I am wondering what I can do to facilitate her laying some eggs for me!

Thanks
 
What does it mean when a known male (as I now know the eggspots indicates..and he has little thingers coming from his cloaca) is fanning his tail at another one of similar size without egg spots that is also fanning back? It was like a fanning war. Other than that, It looks like breeding behavior to me but I've never read about females fanning back.

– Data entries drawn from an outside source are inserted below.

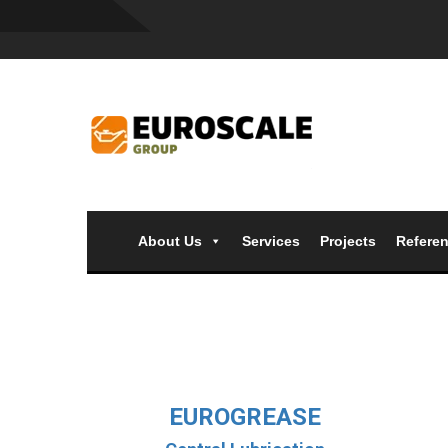
About Us
Services
Projects
Refere
EUROGREASE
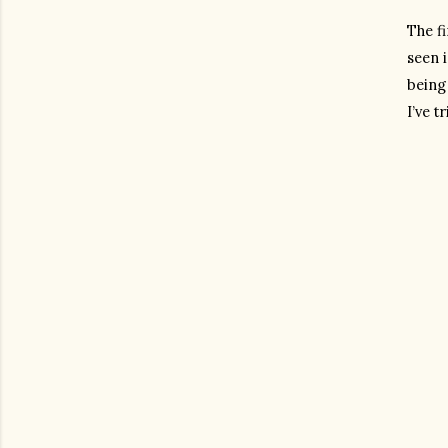
The fi
seen i
being 
I’ve t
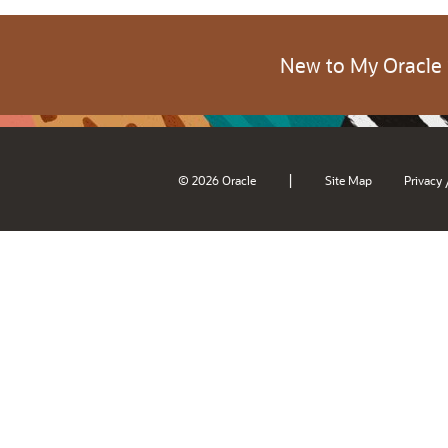
New to My Oracle
|
© 2026 Oracle
Site Map
Privacy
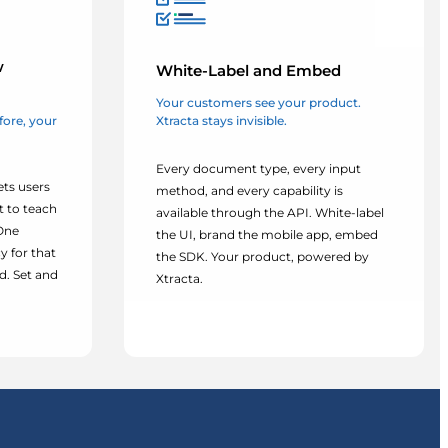
w
White-Label and Embed
Your customers see your product.
Xtracta stays invisible.
efore, your
Every document type, every input
ets users
method, and every capability is
t to teach
available through the API. White-label
 One
the UI, brand the mobile app, embed
y for that
the SDK. Your product, powered by
. Set and
Xtracta.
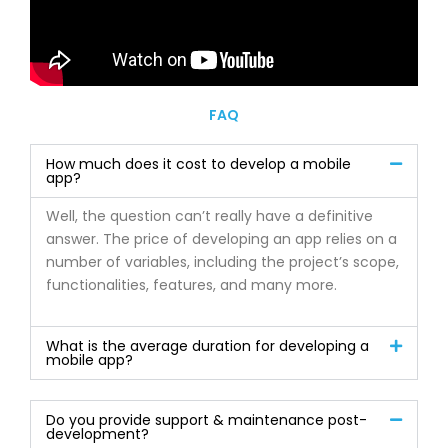
FAQ
How much does it cost to develop a mobile
app?
Well, the question can’t really have a definitive
answer. The price of developing an app relies on a
number of variables, including the project’s scope,
functionalities, features, and many more.
What is the average duration for developing a
mobile app?
Do you provide support & maintenance post-
development?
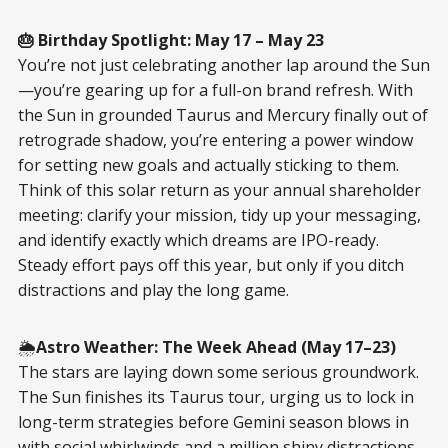
🎂 Birthday Spotlight: May 17 – May 23
You’re not just celebrating another lap around the Sun
—you’re gearing up for a full-on brand refresh. With
the Sun in grounded Taurus and Mercury finally out of
retrograde shadow, you’re entering a power window
for setting new goals and actually sticking to them.
Think of this solar return as your annual shareholder
meeting: clarify your mission, tidy up your messaging,
and identify exactly which dreams are IPO-ready.
Steady effort pays off this year, but only if you ditch
distractions and play the long game.
🌦️
Astro Weather: The Week Ahead (May 17–23)
The stars are laying down some serious groundwork.
The Sun finishes its Taurus tour, urging us to lock in
long-term strategies before Gemini season blows in
with social whirlwinds and a million shiny distractions.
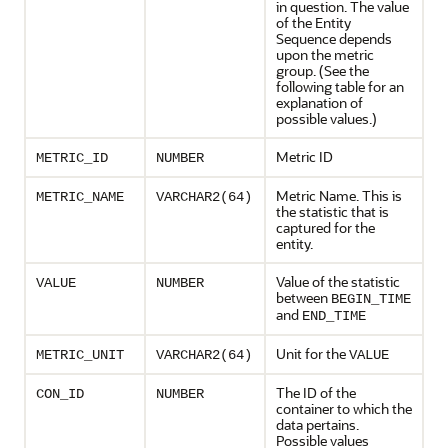
in question. The value
of the Entity
Sequence depends
upon the metric
group. (See the
following table for an
explanation of
possible values.)
Metric ID
METRIC_ID
NUMBER
Metric Name. This is
METRIC_NAME
VARCHAR2(64)
the statistic that is
captured for the
entity.
Value of the statistic
VALUE
NUMBER
between
BEGIN_TIME
and
END_TIME
Unit for the
METRIC_UNIT
VARCHAR2(64)
VALUE
The ID of the
CON_ID
NUMBER
container to which the
data pertains.
Possible values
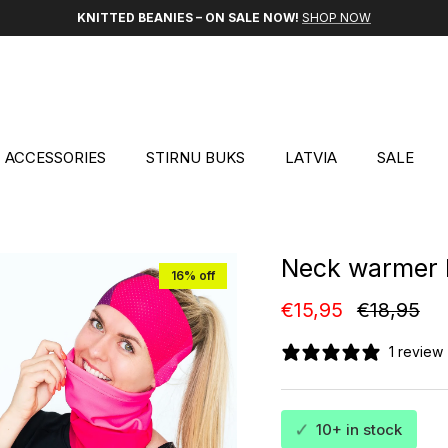
KNITTED BEANIES – ON SALE NOW!
SHOP NOW
ACCESSORIES
STIRNU BUKS
LATVIA
SALE
Neck warmer 
16% off
Sale price
Regular p
€15,95
€18,95
1 review
✓
10+ in stock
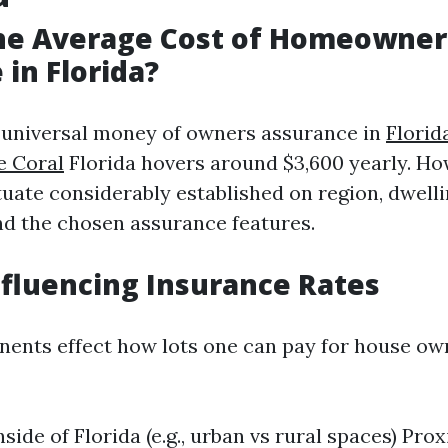
the Average Cost of Homeowner
 in Florida?
e universal money of owners assurance in
Flori
e Coral
Florida hovers around $3,600 yearly. How
ctuate considerably established on region, dwell
and the chosen assurance features.
nfluencing Insurance Rates
ents effect how lots one can pay for house ow
side of Florida (e.g., urban vs rural spaces) Pro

meanwhile, one that I think is a juvi and probably female and another that I'm certain is female (as she is smaller but still fat) keep flipping out and rocketting out of the water at top speed or hanging out amongst the floating plants. Is this just a sign they are unreceptive? Should I be chilling the water?
 
I did, hence why I'm asking more specific questions on the forum.
 
They could be having a territorial fight. I had two paddletails in a 20 gallon aquarium and they acted just like your description. But mine also fought each other constantly. I though that if i gave them each a hiding spot at opposite ends of the aquarium they would leave each other alone. But after i'd had them for about a month one of them must have crawled out of the tank since i found it in the corner of my bathroom all dried out and dead. The one i have left still has a notch in its tail from their fights. so that's just my experience. I was hoping to have a breeding pair, but for me having two paddletails together in one aquarium just caused a lot of bullying and fighting. They fanned tails a lot and if i watched them one would sneak to the others hiding spot and bite it, then i would have to physically separate them and they'd go back to their hiding spots. I would say the aggression escalated until one got feed up and left to tank in search for somewhere safer. If i were you i'd keep a close watch for fights, biting, missing chunks of limbs and tails. In my case i should have keep them in individual tanks. They didn't get used to each other, as i'd hoped, they fought until one escaped and died. This is my experience i've never kept paddletails before. I don't know what you should do in your case but i hope this helps you and your newts. Good luck.